Si ce n’est peut-être chanter? Idéalement à tue-tête. A tue-tête. Parce que cela empêche toute autre sorte de d’activité cérébrale. Chanter ramasse l’énergie dans la gorge, dans la poitrine, expulse les miasmes intérieurs, charrie les cailloux et la boue de la tristesse, de la colère, de l’ennui, et que vient alors cette vague de joie pure. Ce bain de plaisir. Cet éblouissement intérieur qui fait jaillir un feu vital. Tiens, d’autres neurones, d’autres hormones. De ceux qui nous droguent, qui anesthésient la douleur, qui donnent envie d’aimer.
Comment ne pas être joyeux?
Mais pour cela, il faut faire de la place, toute la place, à la musique. Ne pas en faire le fond du décor. Ne pas l’ajouter à une pile déjà haute d’autres bruits : Bruits intérieurs des pensées qui s’entrechoquent dans un brouhaha continu ; soudaine déflagration d’une émotion qui effrayera et réduira au silence, quelques secondes ou quelques heures, les autres habitants de l’esprit ; bruits extérieurs des conversations, que j’y participe ou pas ; sollicitation expresse d’un autre.
Comment écouter, parler, quand chaque mesure me donne envie de me fondre en elle, d’être elle, quand je voudrais me faire violon ou batterie, quand mes mains ne pensent qu’à devenir celles du pianiste ou du guitariste, quand un vertige me gagne comme si la musique, être invisible mais puissant, venait me faire basculer dans un autre monde ? Par pitié, ne me parlez pas quand j’écoute Mozart !
Mais aussi, insulte suprême à la musique, le bruit tonitruant de la lecture. Peu de choses ont pour moi plus de valeur que les livres. Mais lire prend toute la place. Lire demande de comprendre, et parfois de réfléchir à ce que l’on a compris. Ou bien de ressentir, de vivre, immobile, la vie d’un autre.
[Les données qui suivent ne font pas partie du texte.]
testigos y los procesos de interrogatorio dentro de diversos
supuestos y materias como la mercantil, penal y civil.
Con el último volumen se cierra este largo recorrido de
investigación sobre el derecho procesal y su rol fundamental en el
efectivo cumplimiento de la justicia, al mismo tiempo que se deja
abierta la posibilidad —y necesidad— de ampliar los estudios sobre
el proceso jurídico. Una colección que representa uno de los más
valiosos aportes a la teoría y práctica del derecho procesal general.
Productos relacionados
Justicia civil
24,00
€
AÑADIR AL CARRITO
La musique est alors comme une petite chapardeuse, vole quelques secondes d’attention ça et là, tente de se faire discrète – elle qui devrait mener le monde -, reprend ses droits brièvement, entre en querelle avec le texte, dégaine soudain une arme, parfois gagne et le livre se ferme.
Il reste le bruit du tumulte, qui gâche celui de la mélodie. Il faut du temps, que l’on n’a pas toujours, pour que la musique reprenne toute la place.
Et parfois c’est elle qui capitule. Qui est rejetée de la conscience. Qui disparaît presque, devient un simple parasite de l’attention, une petite gêne familière. Jamais la musique ne devrait être traitée comme ça.
Alors pour mettre de la joie et de l’énergie dans votre week-end, lâchez tout le reste, lancez la musique, et dansez !
Pourquoi pas sur That old black magic.